El primero es alrededor de Goma: en los últimos dos años, más de un millón y medio de personas han sido obligadas a huir de sus hogares a causa de los enfrentamientos entre las formaciones rebeldes, apoyadas también desde el extranjero, y el ejército regular congoleño y las fuerzas auxiliares asociadas a él. Los combates se han intensificado desde principios de 2024. “Esta crisis se caracteriza por la abundancia de actores armados en el conflicto, los desplazamientos masivos y un número creciente de personas que necesitan ayuda humanitaria”, resumía una nota de la Organización Internacional para las Migraciones (OIM) de las Naciones Unidas a finales de febrero. Se trata del enésimo desastre humanitario en una región ya devastada por treinta años de conflicto. Los cientos de miles de civiles que han dejado sus tierras y sus aldeas viven ahora en campamentos improvisados cerca de Goma, en condiciones de extrema pobreza.
Al mismo tiempo, otro conflicto, más oculto, se está desarrollando alrededor de Beni, a trescientos cincuenta kilómetros al norte de Goma, en un área que limita con Uganda. Aquí, en la primera mitad de junio, ciento cincuenta civiles fueron asesinados por grupos armados de fundamentalistas, que desde hace varios años se esconden en la inmensa selva ecuatorial de la región, para luego salir y masacrar a los habitantes de las aldeas. Su método es conocido: o las personas se convierten a su religión o son degolladas. Como dijo el Papa después del Ángelus del 16 de junio, “entre las víctimas, muchos son cristianos asesinados in odium fidei. Son mártires. Su sacrificio es una semilla que germina y da fruto, y nos enseña a testimoniar el Evangelio con valentía y coherencia”.
Estos mártires recuerdan a las víctimas de hace sesenta años.

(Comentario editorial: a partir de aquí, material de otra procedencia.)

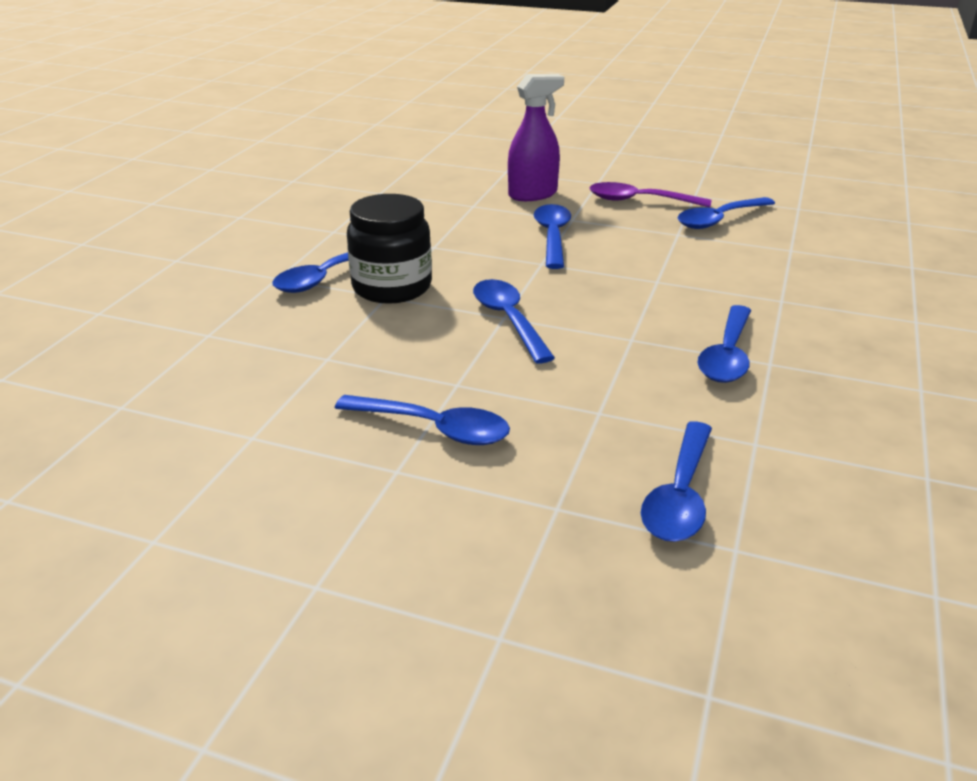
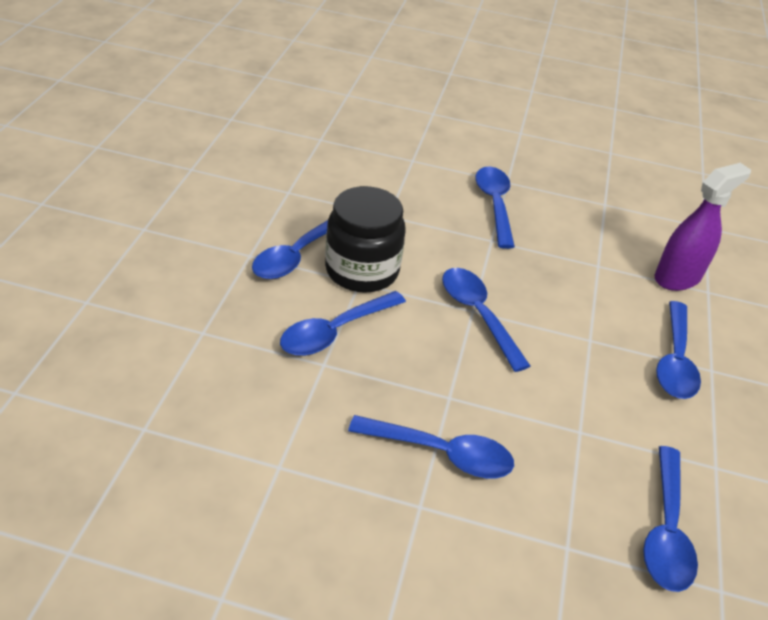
camera: 10 degrees left, 10 degrees up
purple spray bottle [508,74,564,201] -> purple spray bottle moved to [655,163,751,291]
purple spoon [589,182,711,208] -> none
blue spoon [677,197,775,229] -> blue spoon moved to [280,291,406,356]

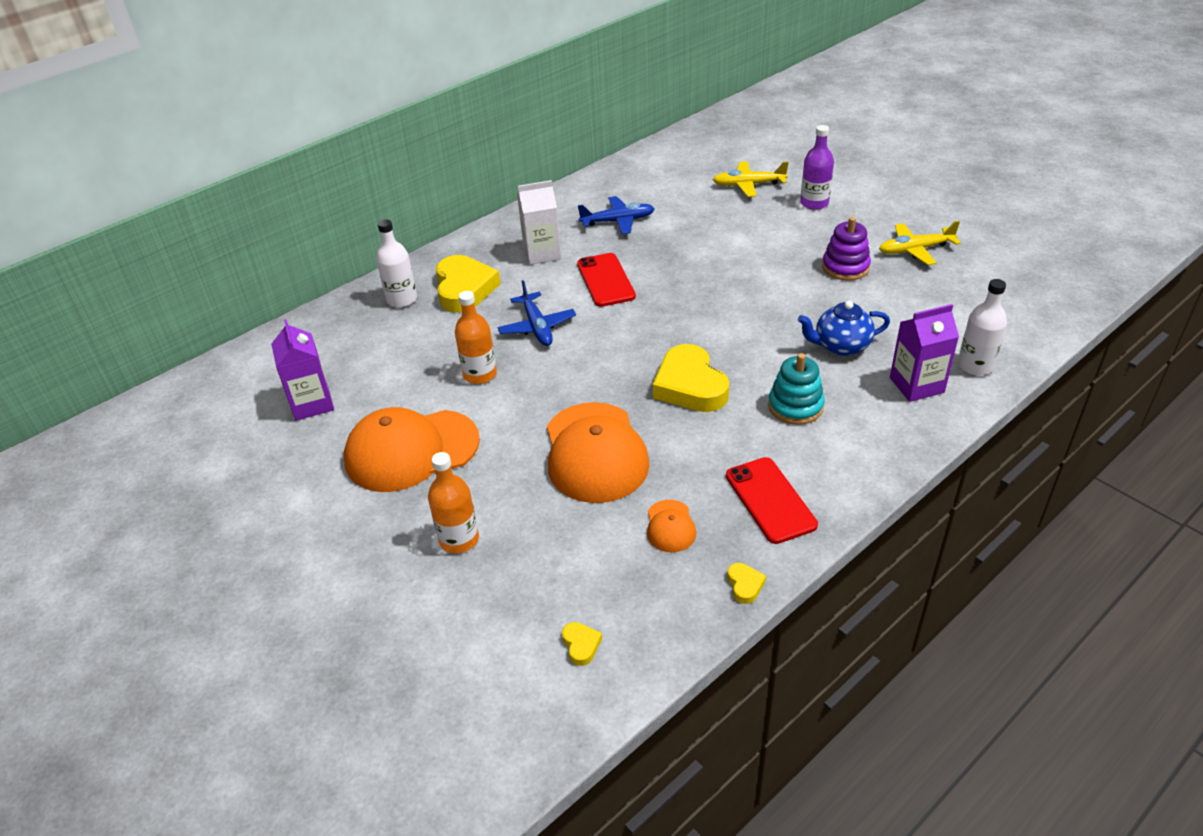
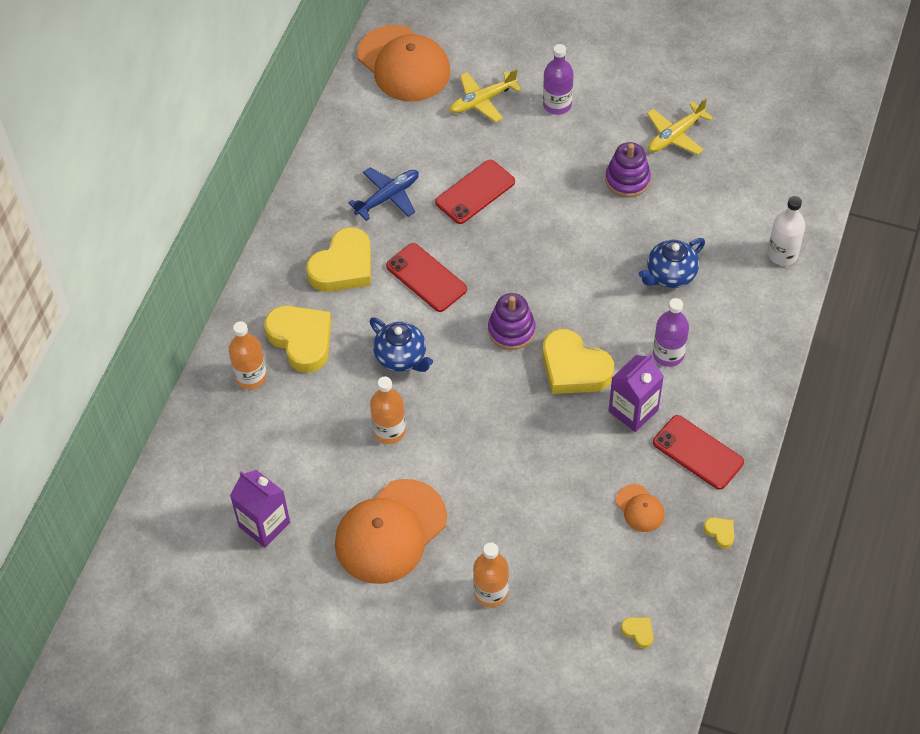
camera: 30 degrees left, 15 degrees up
white bottle [376,219,417,308] -> orange bottle [229,321,267,389]
blue plane [497,280,576,346] -> blue teapot [370,318,433,372]
white carton [517,180,561,265] -> yellow heart [306,227,371,292]
orange cap [547,402,650,503] -> orange cap moved to [357,25,450,101]
turquoise stacking toy [768,353,825,425] -> purple bottle [653,298,689,367]
purple carton [890,304,959,402] -> purple carton moved to [609,353,664,432]
none -> red phone [435,160,515,224]
none -> purple stacking toy [488,293,535,350]

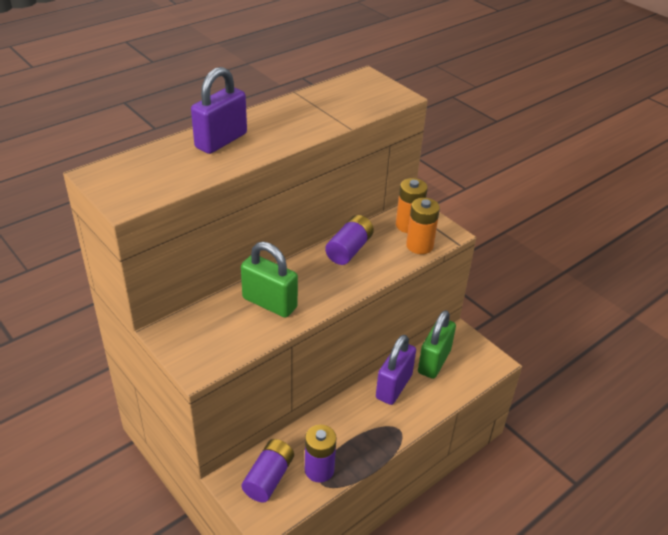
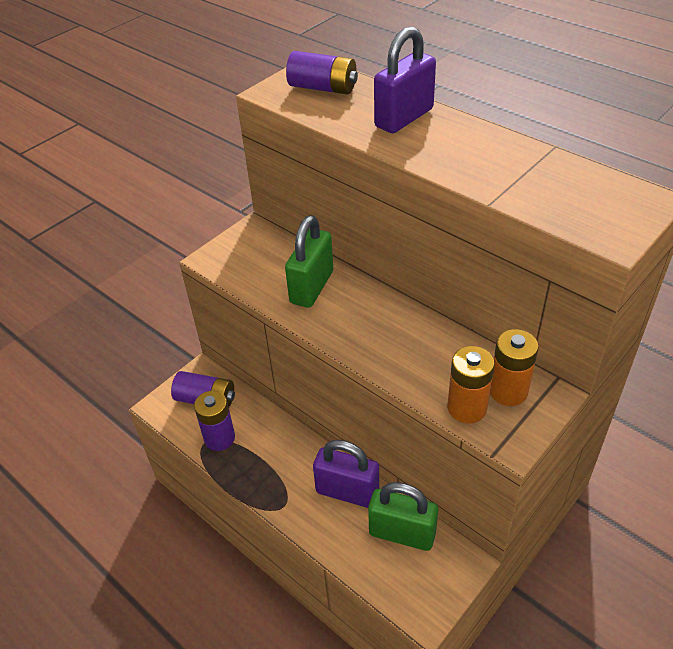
camera: 85 degrees right, 5 degrees up
purple padlock [191,67,247,154] -> purple padlock turned 75 degrees counterclockwise [374,26,436,133]
purple battery [325,215,374,265] -> purple battery moved to [286,51,358,94]

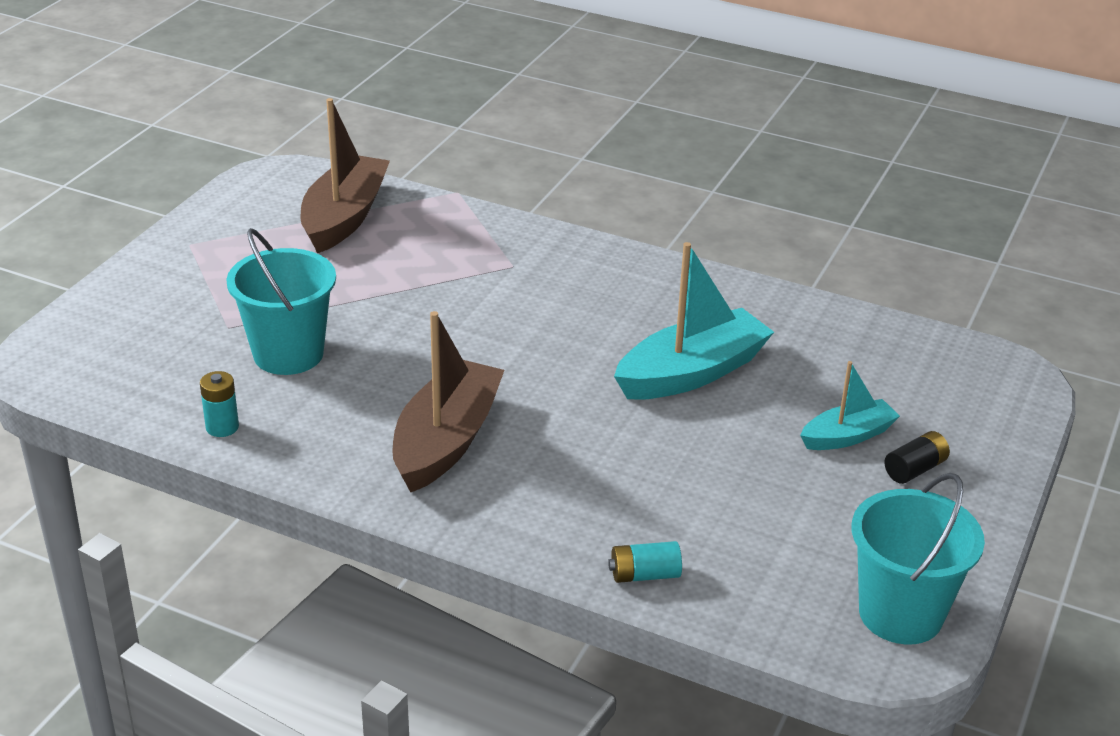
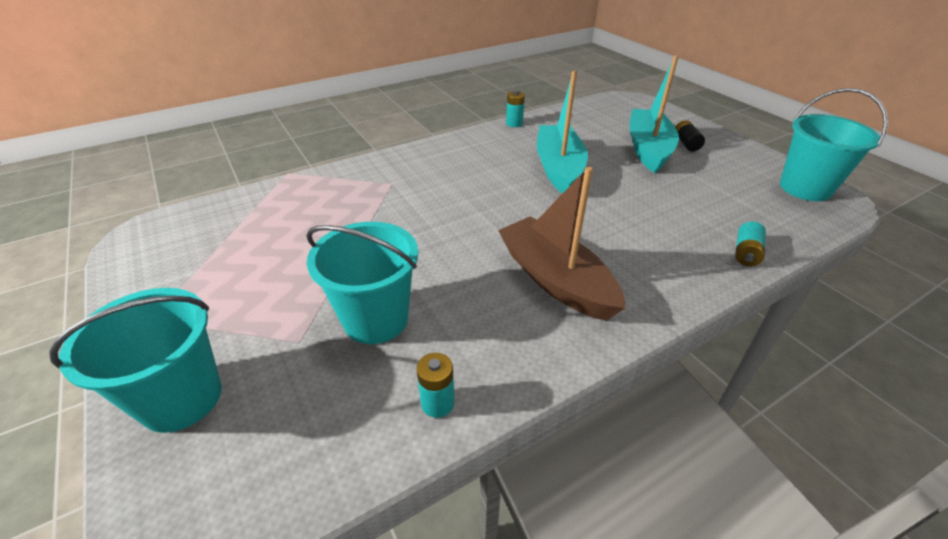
camera: 55 degrees left, 5 degrees up
brown boat [301,98,390,253] -> none
turquoise boat [800,361,900,450] -> turquoise boat [629,55,679,173], size x1.74
none -> turquoise bucket [49,288,222,433]
none -> turquoise battery [506,91,525,127]

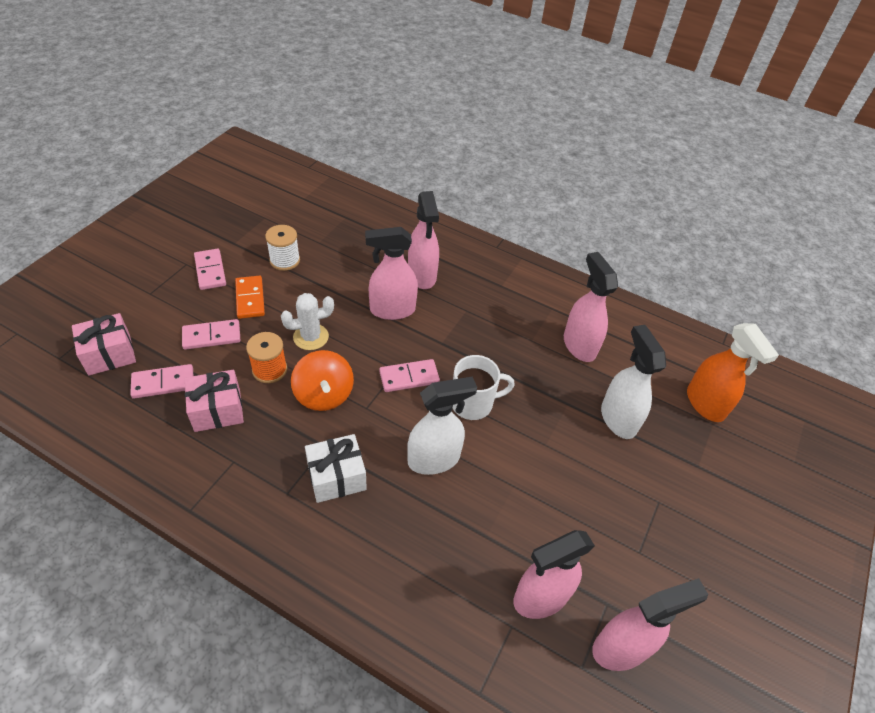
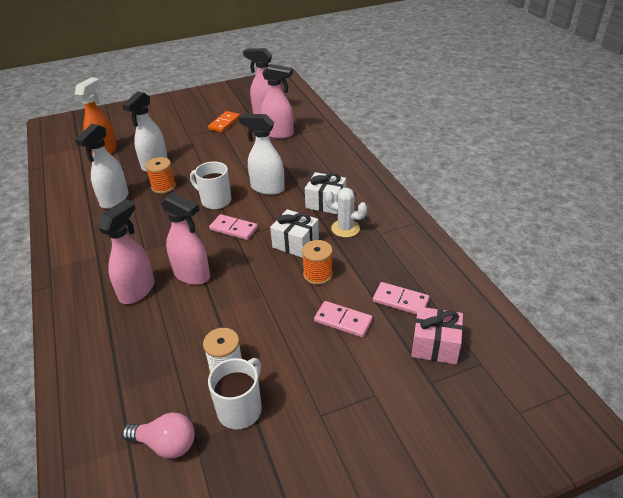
camera: 135 degrees left, 10 degrees down
pink gift [185,370,244,432] -> none
pink domino [194,249,226,290] -> none
orange domino [235,276,265,319] -> orange domino moved to [208,111,240,132]
white cactus [281,293,334,350] -> white cactus moved to [325,188,367,238]
orange spinning top [291,350,354,411] -> white gift [270,209,319,258]
pink spray bottle [564,252,618,362] -> white spray bottle [75,124,129,209]
none -> pink light bulb [122,412,195,459]
none -> orange spool [145,157,176,194]
none -> white mug [208,358,262,429]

El 18 de agosto de 2024 en Uvira, en la Provincia del Sur Kivu, durante una Misa presidida por el Cardenal Fridolin Ambongo, Arzobispo de Kinshasa y enviado especial del Papa Francisco, serán declarados beatos tres misioneros javerianos de Parma y un sacerdote congoleño que fueron asesinados por los rebeldes Simba "en odio a la fe" en Baraka y Fizi, en el Sur Kivu, el 28 de noviembre de 1964. Su martirio precedió en tres días al de la hermana Anuarite, una religiosa congoleña asesinada en Isiro (Haut-Uele) el 1° de diciembre de 1964 y proclamada beata por el Papa Juan Pablo II en 1985. Pero en 1964, durante los disturbios que siguieron a la independencia del Congo (1960), muchos otros sacerdotes y religiosos, tanto misioneros como congoleños, fueron asesinados: en solo una semana, entre el 24 de noviembre y el 1° de diciembre, noventa y nueve hombres y mujeres de la Iglesia, incluido un obispo, fueron martirizados, sin contar las numerosas víctimas civiles.
El Cardenal Ambongo, entrevistado recientemente por Vatican News, se preguntó por qué hay tantas víctimas en esta región. “Todos somos testigos –dijo– de lo que está sucediendo en el Este, y realmente es incomprensible ver el aumento de las matanzas y, sobre todo, el desplazamiento de las personas alejadas de sus aldeas. Nos preguntamos: ¿por qué? Además de aquellos que han sido asesinados por su fe, en el Norte de Kivu, en particular en los territorios de Beni, Butembo, descendiendo luego hacia Goma, pasando por Masisi, Rutshuru y Nyiragongo, donde se sigue matando. Nos preguntamos realmente: ¿cómo puede suceder esto hoy? Y esto ocurre en una especie de indiferencia general por parte de la comunidad internacional”.
“Nadie se conmueve ante la masacre del pueblo congoleño –prosigue el prelado–. El masivo desplazamiento de la población congoleña dentro del país y en el extranjero deja indiferente la conciencia de la comunidad internacional. Esto realmente plantea preguntas. ¿Qué hemos hecho nosotros, pueblo congoleño, para merecer este trato?”
¿Entonces solo queda desesperarse? No, dice el Cardenal Ambongo. “El pueblo congoleño, por su naturaleza, es un pueblo de esperanza... Es un pueblo que se aferra a la vida, un pueblo que cree en su futuro y, a pesar de la oscuridad del momento, está convencido de que su futuro será mejor. Y personalmente, como pastor, en nombre de la esperanza cristiana, sigo alentando a nuestro pueblo a no ceder a la tentación del desaliento. Porque una vez que se cede a la tentación del desaliento, habremos ofrecido nuestro país al enemigo como un pastel en una bandeja de plata”.
“Si tengo un mensaje para mi pueblo –concluye el prelado– es que nunca se dejen llevar por el pánico, que no cedan al juego del enemigo. La esperanza cristiana está allí para sostenernos en nuestra lucha”.